Элисон Даблдэй — архетипичный образец клиента нынешней соцзащиты. Британский леволиберальный истеблишмент из кожи вон лезет, лишь бы помочь таким, как она.
Когда в подростковом возрасте у нее возникли проблемы с левой ногой, наше доблестное государственное здравоохранение снабдило ее новой удобнейшей ногой — не протез, а произведение искусства! — разве что в бирмингемской больнице она пролежала больше месяца, и опять за счет налогоплательщиков. С этой минуты она обрела право на пособие по инвалидности. И получает его до сих пор — в придачу к льготам по оплате жилья, а точнее, четырехкомнатного домика-игрушечки в Экокс-Грин, модном районе Бирмингема, где она проживает со своей любовницей Селеной.
Ни та, ни другая не работают, и обе имеют право на пособие по безработице. При том что у Элисон уже есть работа — и чрезвычайно прибыльная: в качестве «самопровозглашенной» художницы в одной из комнат у себя дома она устроила студию. Там она и создает пресловутые «политические» портреты бездомных.
Элисон Даблдэй заставляет их часами сидеть в позах, вызывающих в памяти изображения европейских монархов кисти великих мастеров вроде Тициана и Ван Дейка. «В моих картинах я пытаюсь придать этим обездоленным людям величие и стать королей и королев прошлых веков», — говорит она.

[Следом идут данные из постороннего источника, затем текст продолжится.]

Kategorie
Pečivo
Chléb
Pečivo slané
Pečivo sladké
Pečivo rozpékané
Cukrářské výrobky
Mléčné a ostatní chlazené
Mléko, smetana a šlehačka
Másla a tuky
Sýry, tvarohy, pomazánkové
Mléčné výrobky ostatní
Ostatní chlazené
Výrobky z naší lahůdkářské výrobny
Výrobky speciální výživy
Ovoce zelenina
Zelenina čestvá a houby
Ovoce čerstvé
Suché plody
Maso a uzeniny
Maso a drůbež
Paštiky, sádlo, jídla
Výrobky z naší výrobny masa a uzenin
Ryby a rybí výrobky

Стоит ли упоминать, что пока другие талантливые художники — не нажимающие в своем творчестве на те же политические кнопки — прозябают в безвестности, откровенно идеологическая живопись Элисон пользуется в Лондоне большим спросом у заядлых и безответственных болтунов.
На частном показе в прошлом месяце в модной галерее «Арт-Ректалл» в Хокстоне цены на ее произведения доходили до 20 000 фунтов. Тем не менее восторженная публика, что состояла сплошь из социалистов, утоляющих жажду шампанским, и завзятых лондонских позеров, расхватала почти все картины.